Publicado no Facebook de Luis Felipe Miguel, professor da UnB.
Quando meus pais se mudaram de volta para Florianópolis, fui matriculado no Instituto Estadual de Educação. Na época, já existia ensino religioso nas escolas públicas de Santa Catarina – foi antes da Constituição de 1988 introduzi-lo no Brasil todo. Ele era formalmente facultativo, então foi solicitada minha dispensa.
Mas não foi um processo automático. Minha mãe, que logo voltaria a lecionar no Instituto, graças à anistia política, foi convocada para várias reuniões, em que tentavam convencê-la de que, sem religião, eu estaria condenado a me tornar um bárbaro, um criminoso, um depravado, um amoral.
Enquanto isso, eu era obrigado a assistir às aulas. O professor era um padre cuja principal preocupação, ao menos no período que frequentei, era explicar que celibatário não significava o mesmo que gay. Acho que foi ele que acabou, por fim, me liberando das aulas. Minha presença na sala o incomodava terrivelmente.
Eu não fazia nada, apenas não participava das rezas e gastava o tempo desenhando no caderno. Quer dizer, eu desenhava em outras matérias também, mas fingindo que estava prestando atenção. Ali eu fazia questão de demonstrar que estava alheio.

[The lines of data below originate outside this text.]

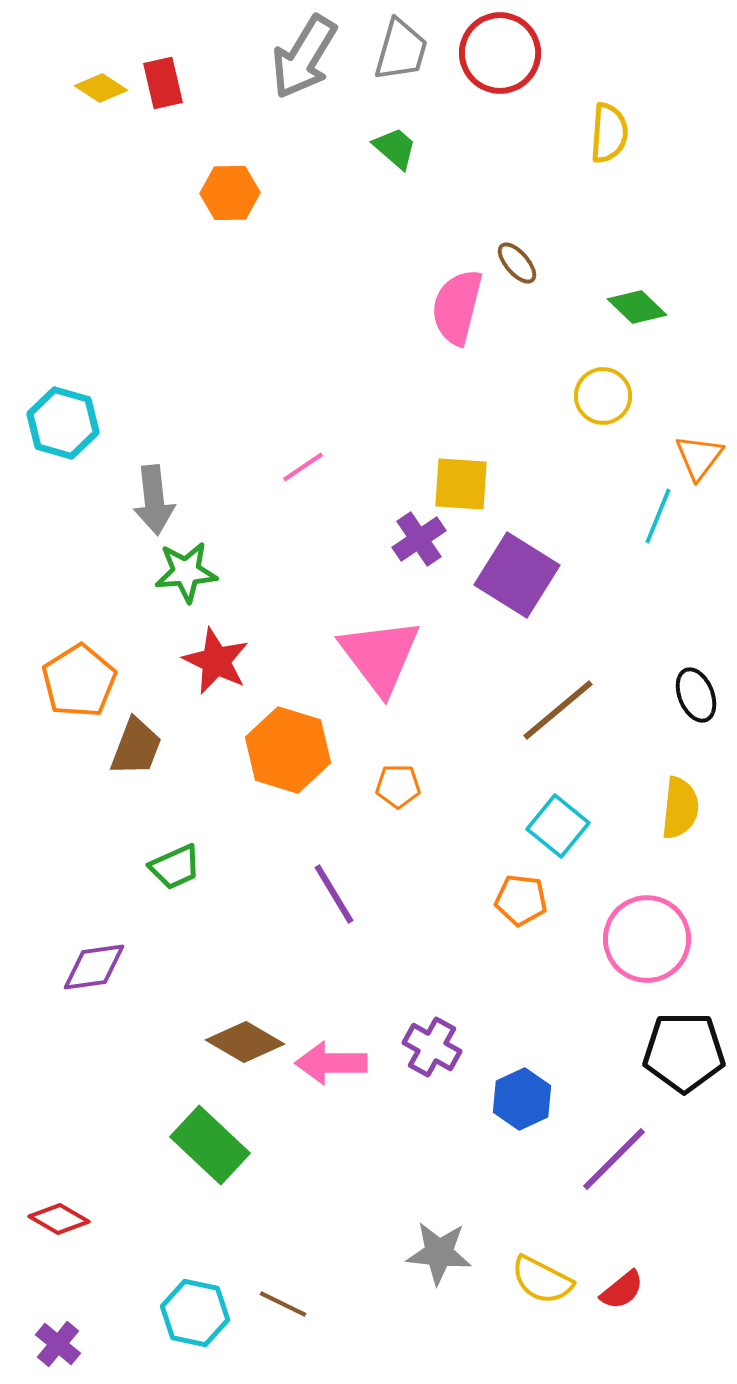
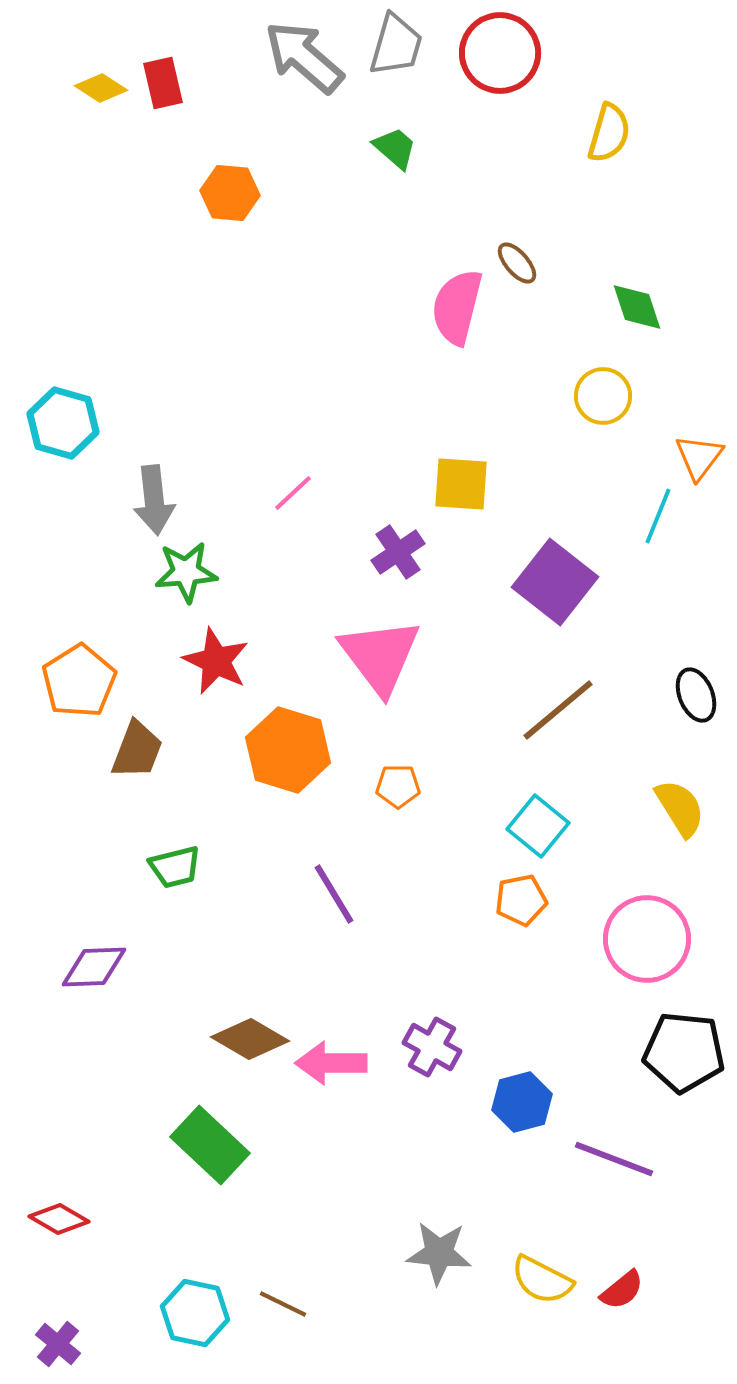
gray trapezoid at (401, 50): moved 5 px left, 5 px up
gray arrow at (304, 57): rotated 100 degrees clockwise
yellow semicircle at (609, 133): rotated 12 degrees clockwise
orange hexagon at (230, 193): rotated 6 degrees clockwise
green diamond at (637, 307): rotated 28 degrees clockwise
pink line at (303, 467): moved 10 px left, 26 px down; rotated 9 degrees counterclockwise
purple cross at (419, 539): moved 21 px left, 13 px down
purple square at (517, 575): moved 38 px right, 7 px down; rotated 6 degrees clockwise
brown trapezoid at (136, 747): moved 1 px right, 3 px down
yellow semicircle at (680, 808): rotated 38 degrees counterclockwise
cyan square at (558, 826): moved 20 px left
green trapezoid at (175, 867): rotated 10 degrees clockwise
orange pentagon at (521, 900): rotated 18 degrees counterclockwise
purple diamond at (94, 967): rotated 6 degrees clockwise
brown diamond at (245, 1042): moved 5 px right, 3 px up
black pentagon at (684, 1052): rotated 6 degrees clockwise
blue hexagon at (522, 1099): moved 3 px down; rotated 10 degrees clockwise
purple line at (614, 1159): rotated 66 degrees clockwise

Era um Brasil em que a hegemonia da Igreja Católica era ainda inconteste. Certamente eu tinha colegas espíritas, umbandistas, protestantes, mas eram uma minoria muito restrita e, sobretudo, não se dispunham a marcar posição.
Eu acabava sendo, então, o contra-exemplo ao que o padre-professor dizia, a encarnação do fato de que suas verdades não eram universalmente admitidas. Um (mau) exemplo vivo da possibilidade de liberdade de consciência.

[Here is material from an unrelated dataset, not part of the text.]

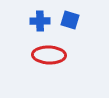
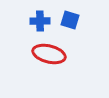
red ellipse: moved 1 px up; rotated 12 degrees clockwise
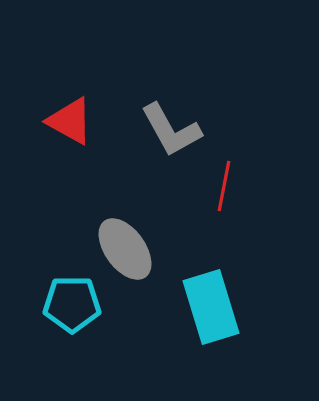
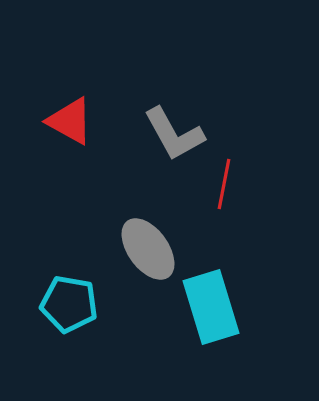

Para mim, a história terminou bem. Dispensado da aula, tinha semanalmente um horário livre, que gastava lendo o que bem entendesse no pátio da escola.

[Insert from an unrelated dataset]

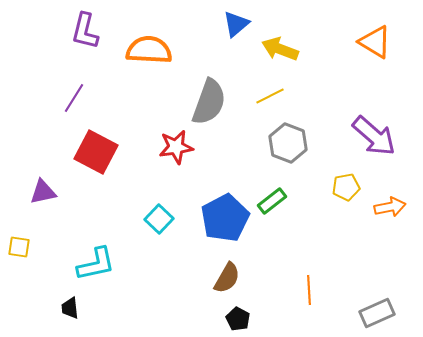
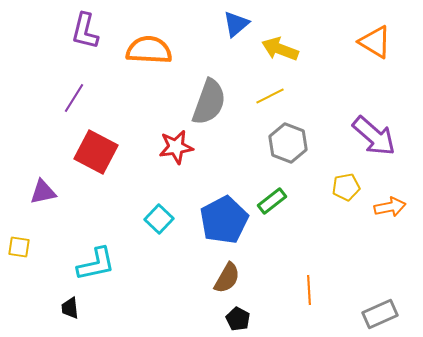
blue pentagon: moved 1 px left, 2 px down
gray rectangle: moved 3 px right, 1 px down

O ensino religioso no Estado laico é uma excrescência. Se as famílias e as igrejas querem dar educação doutrinal às suas crianças, que o façam em seus próprios espaços. Ao interpretar a regra constitucional como sendo a necessidade de inculcação da “religiosidade”, o Supremo rasga a ideia da neutralidade estatal em relação aos diversos sistemas de crença.
O Estado laico no Brasil sempre foi meio vagabundo – tem invocação de Deus na Constituição, tem Deus na cédula, tem crucifixo nos tribunais, tem reza em escola pública.
Outro dia estive num posto de saúde e deparei com uma tela com a imagem de Jesus Cristo feita num estilo de imitação de Romero Britto, um negócio de fazer qualquer um enfartar. Mas a decisão do STF é um enorme passo atrás e joga todos os não-crentes na posição de párias.